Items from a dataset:
-- Opening Marker --

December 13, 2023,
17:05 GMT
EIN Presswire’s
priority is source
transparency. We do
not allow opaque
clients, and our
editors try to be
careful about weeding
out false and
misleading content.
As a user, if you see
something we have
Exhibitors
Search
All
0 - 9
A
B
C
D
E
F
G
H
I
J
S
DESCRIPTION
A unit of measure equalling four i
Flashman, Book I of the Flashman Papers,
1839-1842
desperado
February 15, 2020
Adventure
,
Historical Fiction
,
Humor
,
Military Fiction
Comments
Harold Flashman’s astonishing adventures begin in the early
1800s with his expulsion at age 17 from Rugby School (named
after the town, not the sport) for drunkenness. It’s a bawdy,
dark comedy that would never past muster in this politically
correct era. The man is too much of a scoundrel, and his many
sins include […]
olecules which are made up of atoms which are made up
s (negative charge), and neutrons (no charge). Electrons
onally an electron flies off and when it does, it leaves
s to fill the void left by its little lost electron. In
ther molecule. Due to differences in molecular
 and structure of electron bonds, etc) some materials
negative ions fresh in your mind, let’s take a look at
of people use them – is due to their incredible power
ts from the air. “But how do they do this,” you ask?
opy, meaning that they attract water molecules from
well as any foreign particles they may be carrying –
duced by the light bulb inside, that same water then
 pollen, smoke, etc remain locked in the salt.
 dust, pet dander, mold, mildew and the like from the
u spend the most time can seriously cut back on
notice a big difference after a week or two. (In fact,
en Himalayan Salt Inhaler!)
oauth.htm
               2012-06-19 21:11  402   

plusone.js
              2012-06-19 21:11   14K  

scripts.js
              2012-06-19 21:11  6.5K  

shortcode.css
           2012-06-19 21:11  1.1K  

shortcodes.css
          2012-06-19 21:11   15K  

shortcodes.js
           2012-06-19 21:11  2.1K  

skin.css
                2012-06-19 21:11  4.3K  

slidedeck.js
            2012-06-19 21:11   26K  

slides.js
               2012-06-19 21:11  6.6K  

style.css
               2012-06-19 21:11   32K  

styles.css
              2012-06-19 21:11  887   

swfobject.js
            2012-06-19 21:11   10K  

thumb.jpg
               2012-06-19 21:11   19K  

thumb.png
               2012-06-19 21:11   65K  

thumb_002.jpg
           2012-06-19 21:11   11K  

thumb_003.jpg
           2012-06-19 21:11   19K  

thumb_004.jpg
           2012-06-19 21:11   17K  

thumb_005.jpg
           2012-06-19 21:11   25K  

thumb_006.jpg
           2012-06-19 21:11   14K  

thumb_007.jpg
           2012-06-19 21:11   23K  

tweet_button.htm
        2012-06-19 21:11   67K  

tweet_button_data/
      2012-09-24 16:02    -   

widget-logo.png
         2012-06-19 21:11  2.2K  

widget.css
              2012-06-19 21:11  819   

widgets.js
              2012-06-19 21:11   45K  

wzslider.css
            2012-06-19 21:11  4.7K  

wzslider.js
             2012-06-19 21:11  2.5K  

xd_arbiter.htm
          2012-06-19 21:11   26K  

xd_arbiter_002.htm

-- Closing Marker --

__WHAT YOU WILL DO__: Set down, unchanged, only those lines above that fall between the line with "s to fill the" and the line with "ts from the", the two end lines included.

__WRITTEN SOLUTION__:
s to fill the void left by its little lost electron. In
ther molecule. Due to differences in molecular
 and structure of electron bonds, etc) some materials
negative ions fresh in your mind, let’s take a look at
of people use them – is due to their incredible power
ts from the air. “But how do they do this,” you ask?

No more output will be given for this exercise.